New York S. 7568 takes on content moderation, just as the Florida and Texas laws did. But while those laws attempted to stop platforms from removing or demoting certain third-party content, the Empire State’s legislation incentivizes platforms to not amplify certain third-party content. It would make the platforms liable for content that leads to “imminent lawless action” and “imminent self-harm” and for information that is “false” and “likely to endanger” public health when any of that content is promoted by an algorithm.  

Pinning new liability to an algorithm won’t help this plan pass First Amendment scrutiny. All the same distinctions between speech and actual physical violence continue to exist. All the difficult questions about who decides what is “true” as issues evolve persist. But if faced with the liability costs of the legislation’s twinned state and private rights of action, platforms won’t take any chances.
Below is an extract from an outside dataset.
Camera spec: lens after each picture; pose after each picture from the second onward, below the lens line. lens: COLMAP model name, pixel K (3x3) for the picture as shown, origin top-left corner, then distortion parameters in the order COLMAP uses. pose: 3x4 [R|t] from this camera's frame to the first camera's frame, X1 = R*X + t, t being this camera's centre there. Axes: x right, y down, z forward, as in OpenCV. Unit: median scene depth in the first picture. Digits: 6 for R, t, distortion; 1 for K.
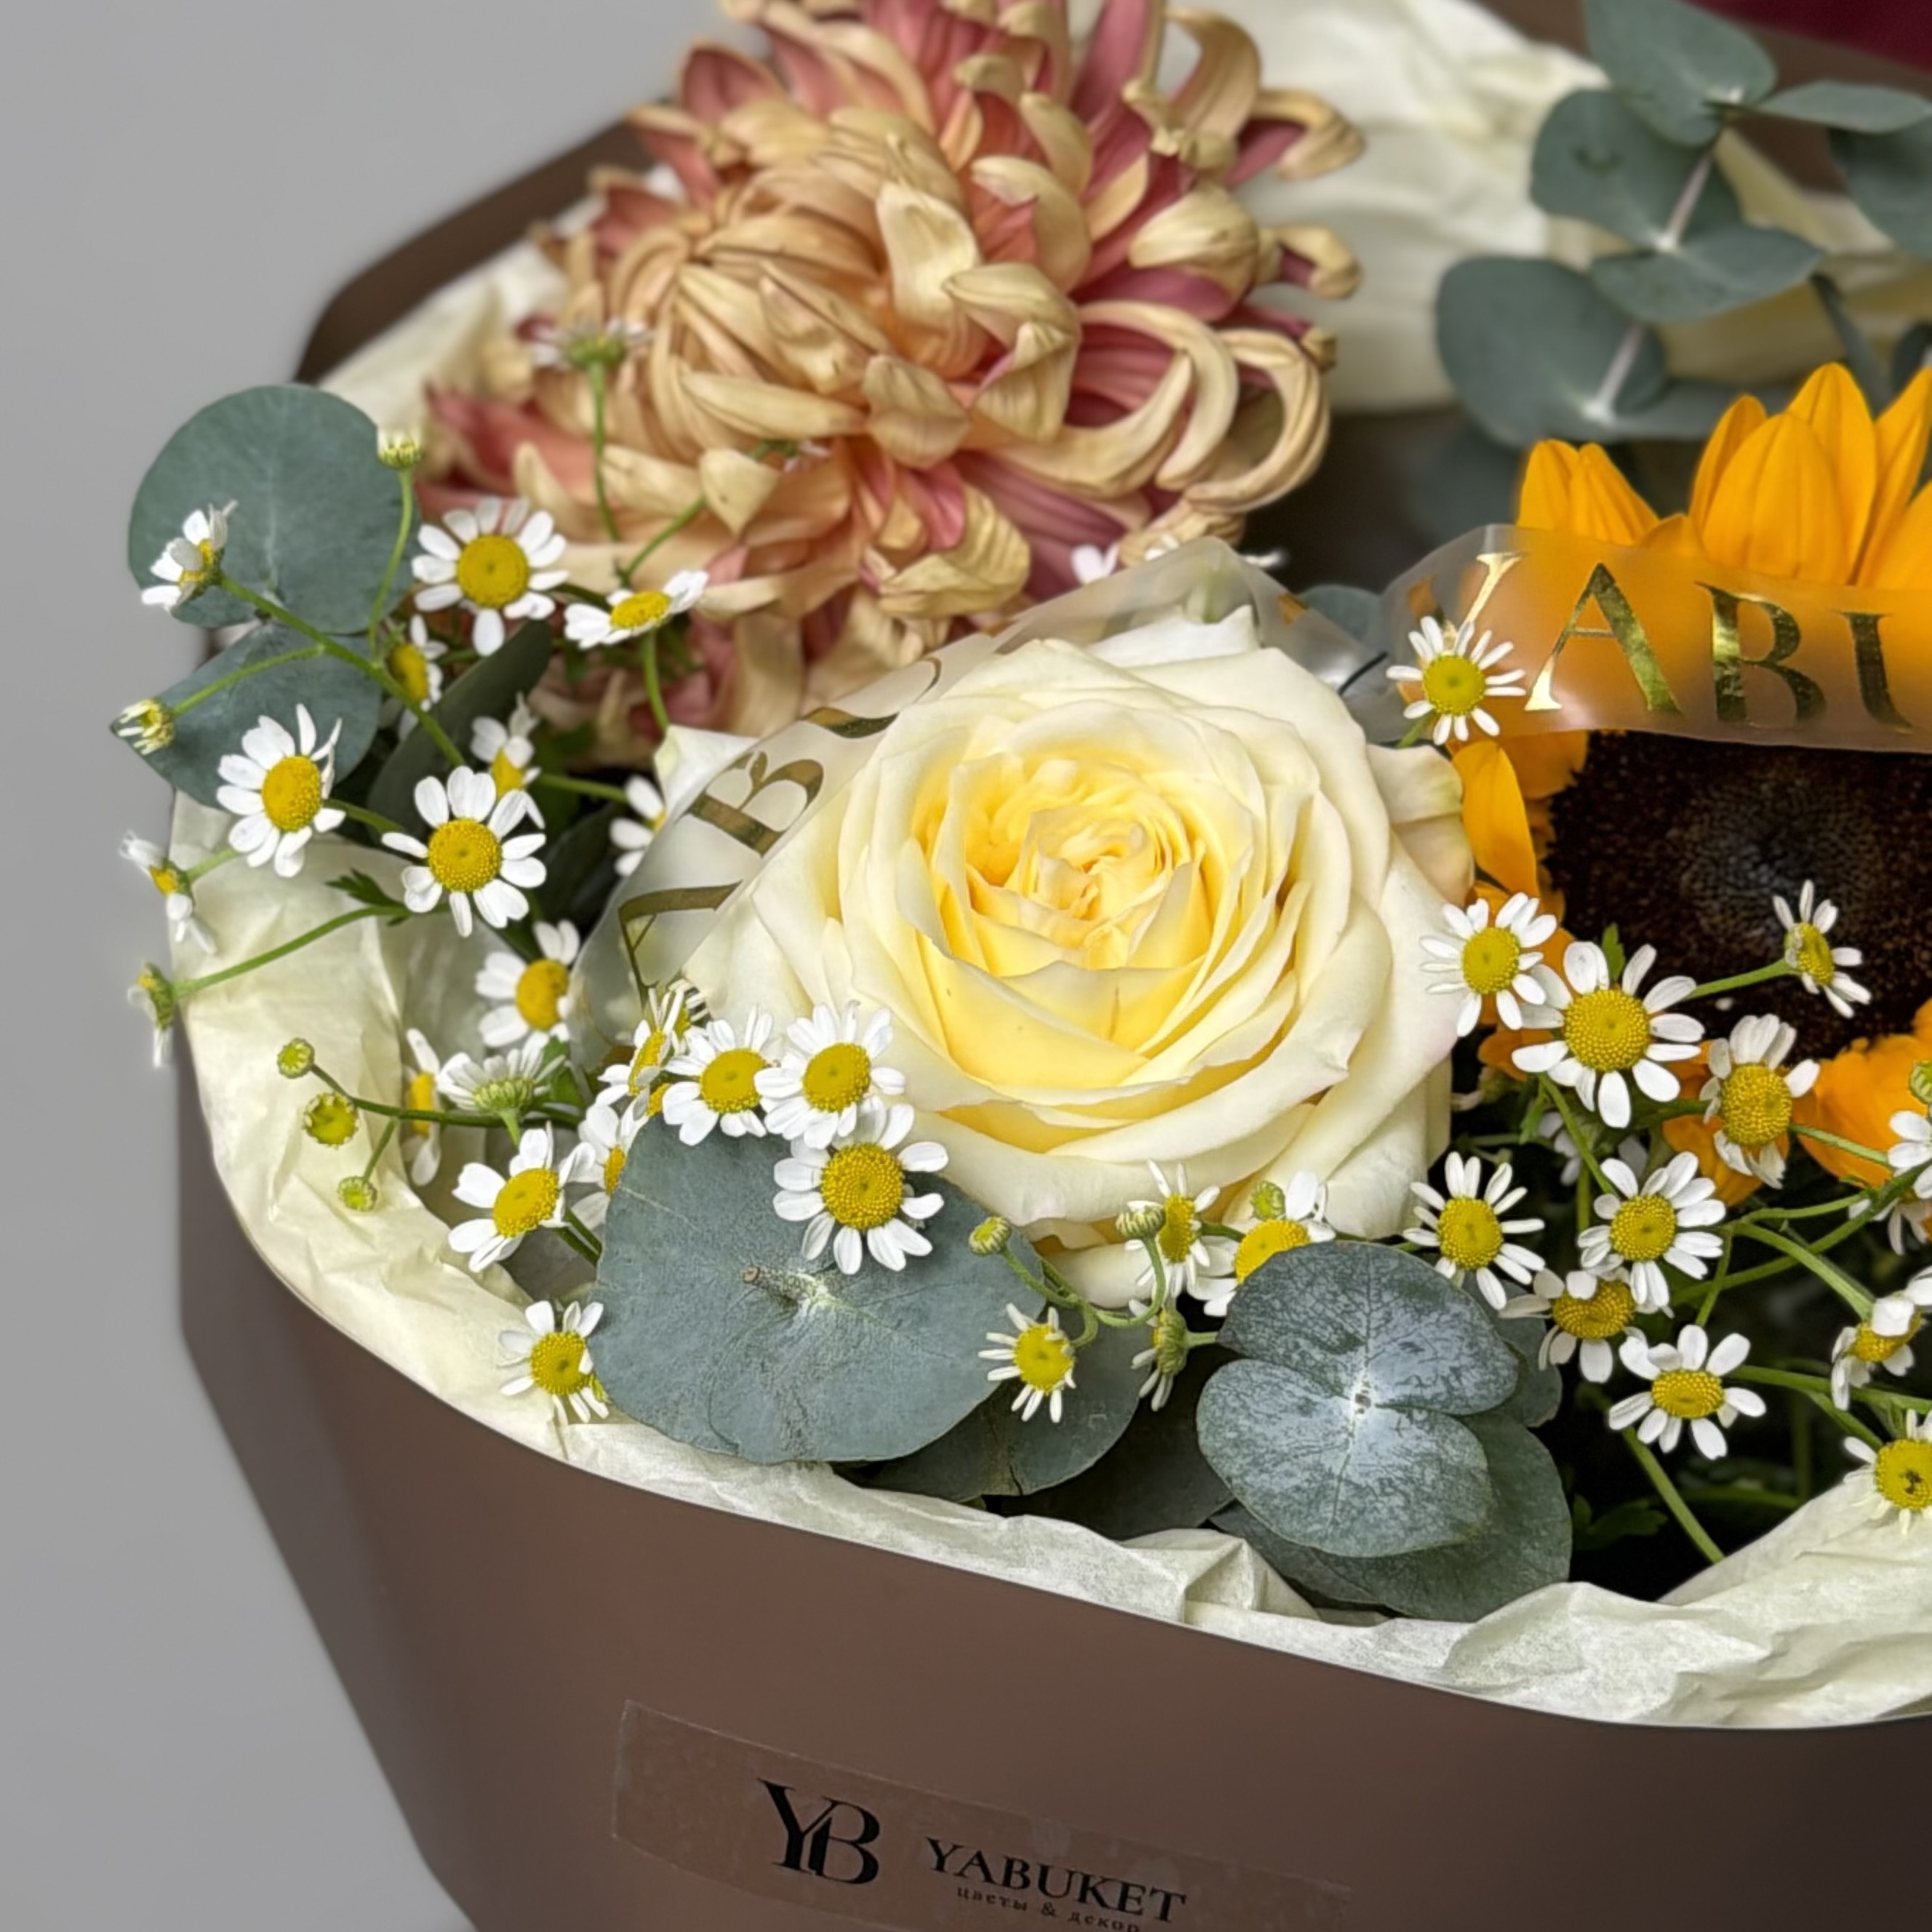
lens RADIAL K [[4042.7, 0, 845.6], [0, 4042.7, 1204.4], [0, 0, 1]] dist [0.163094, -0.197618]
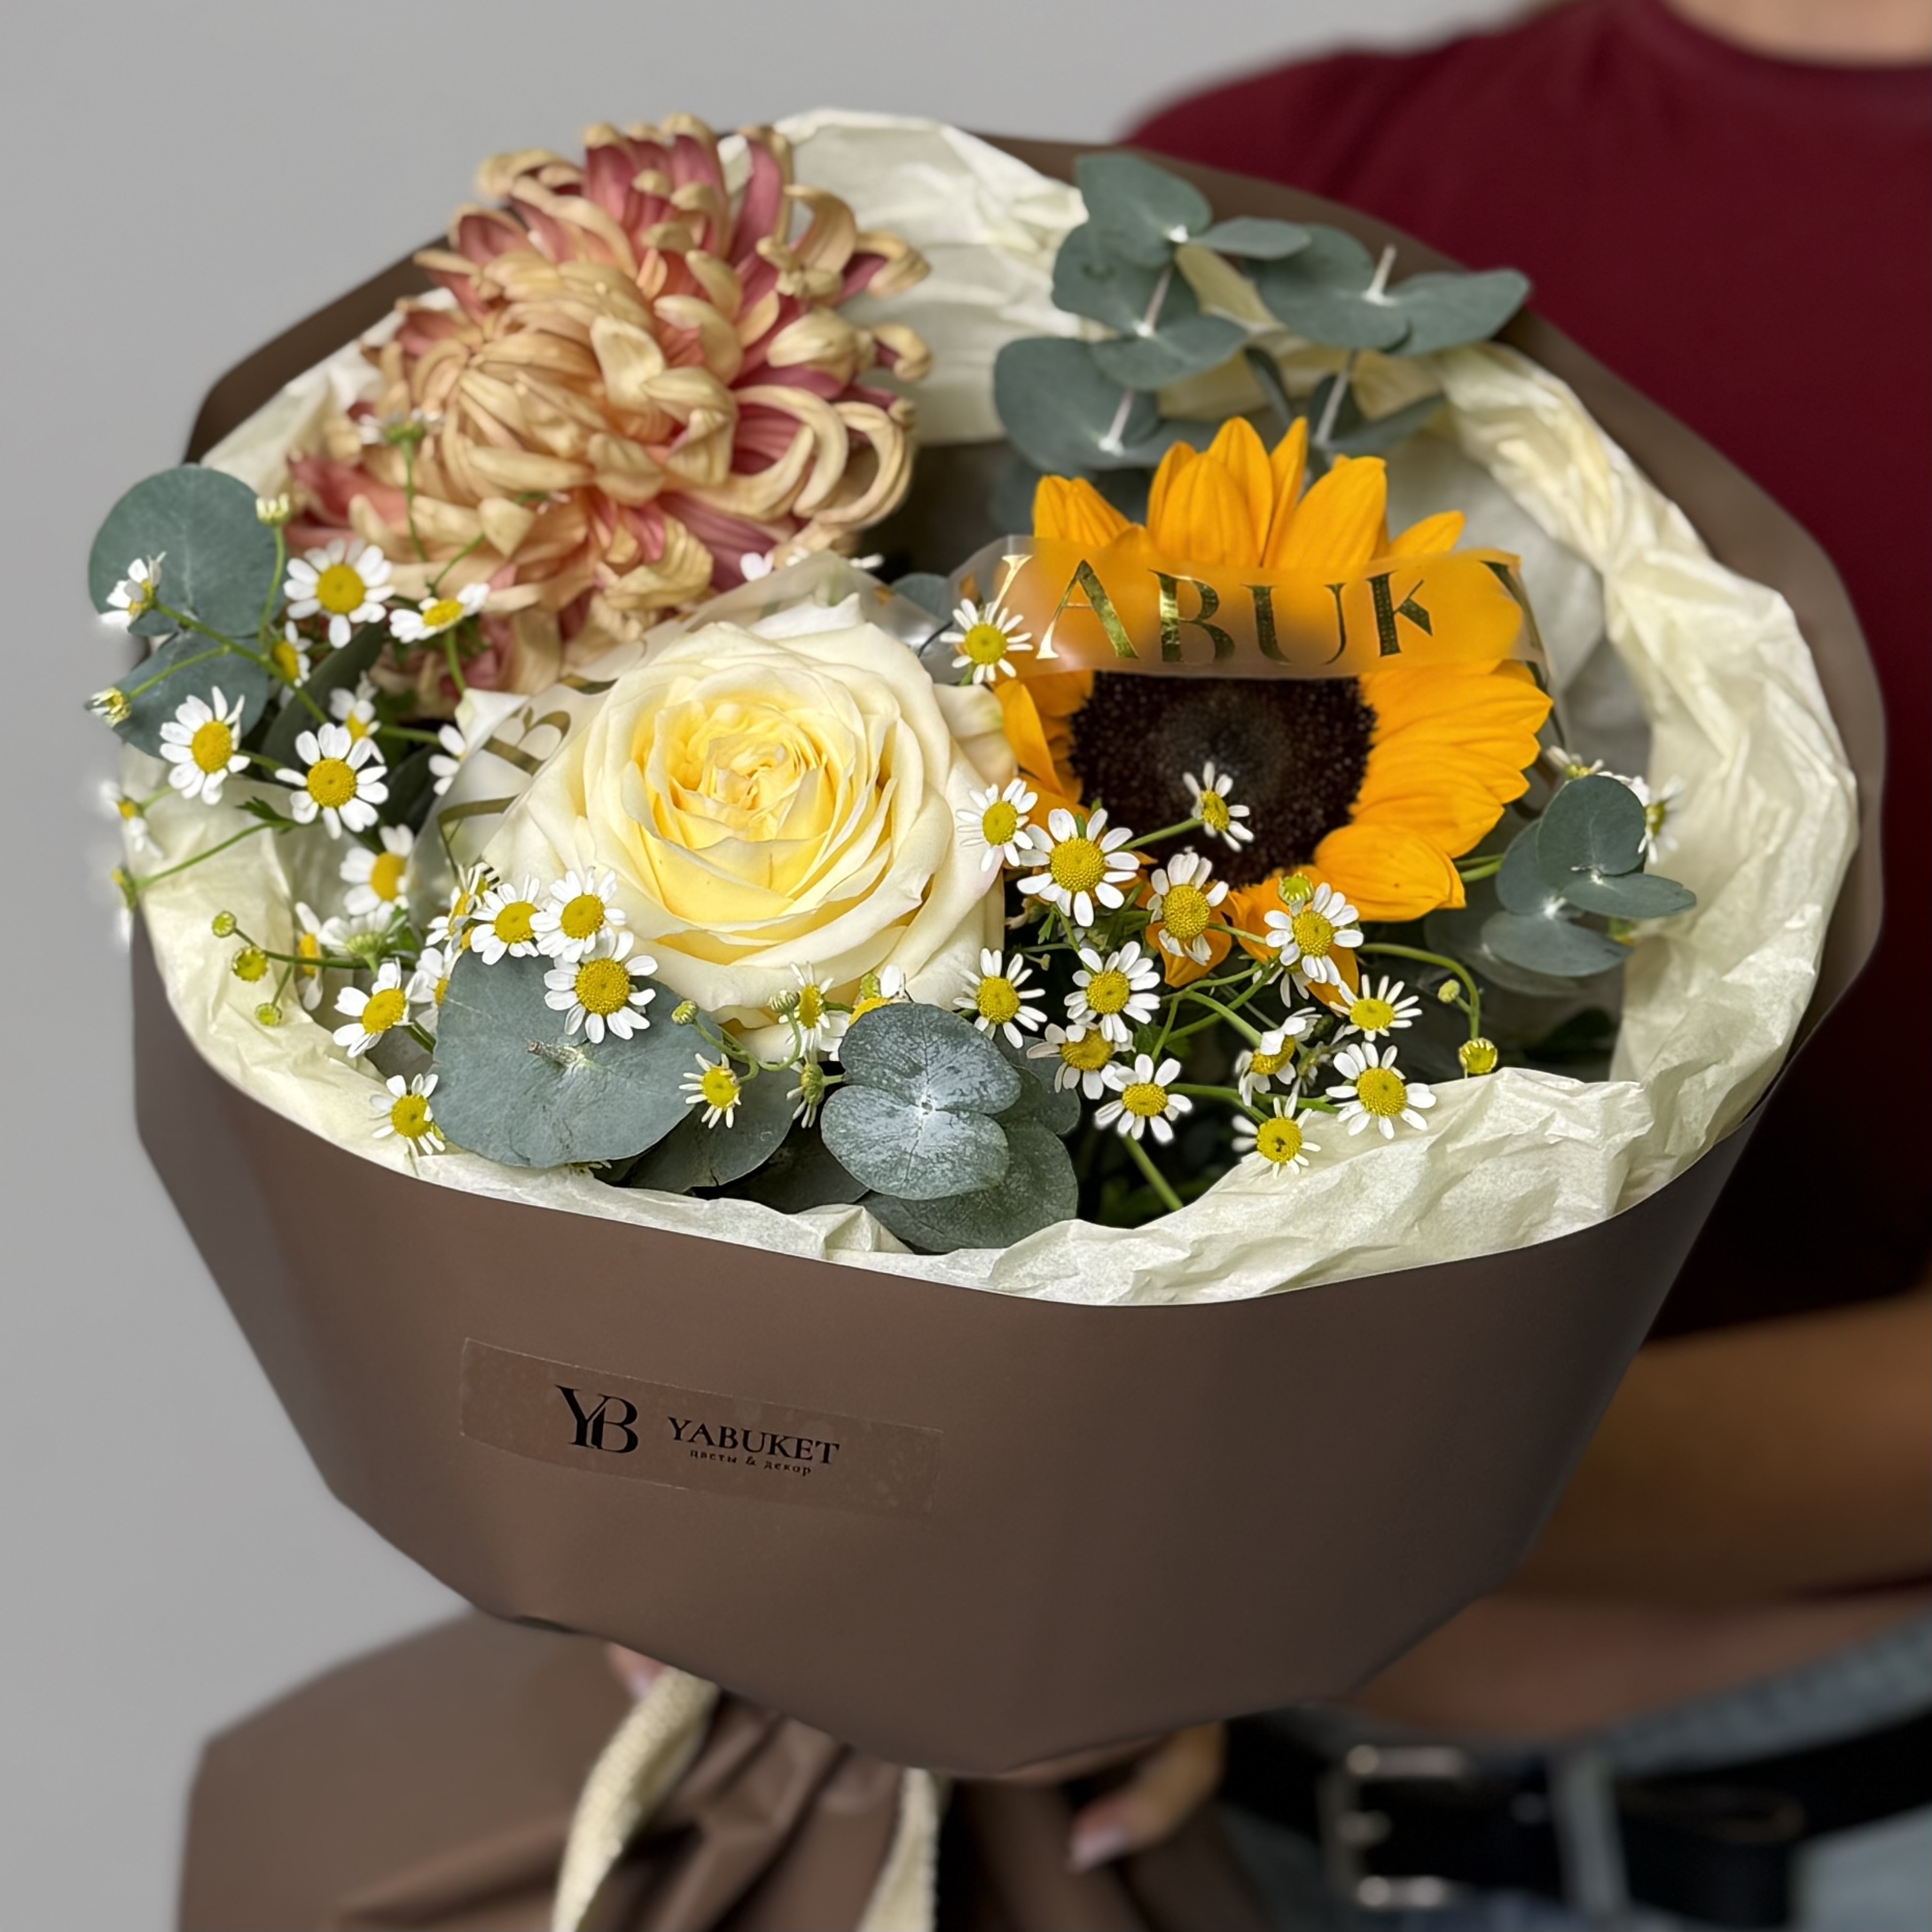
lens RADIAL K [[3560.5, 0, 826.6], [0, 3560.5, 1035.4], [0, 0, 1]] dist [0.064711, 1.064487]
pose [[0.997884, -0.045435, 0.046506, 0.023519], [0.046047, 0.998865, -0.012179, 0.032201], [-0.045899, 0.014295, 0.998844, -0.333015]]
Instead, it would be rational for platforms to stop promoting all content that could even potentially be the subject of costly litigation, thus diminishing the overall user experience. 

Even if the New York bill were to survive First Amendment challenges (which it would not), it still remains preempted by the federally enacted Section 230 of the Communications Decency Act of 1996. Section 230 protects platforms from liability for third-party content regardless of the chronological, algorithmically amplified, or demoted treatment of that content. The supremacy of federal law over conflicting state law applies here, and for good reason—navigating a potential 50 distinct regulatory regimes online would be a logistical nightmare for any platform.

Unconstitutional, preempted, and a bad idea in practice all make New York’s bill a waste of taxpayer money. Lawmakers would be wise to stay out of regulating content moderation and let market solutions address critics on both left and right.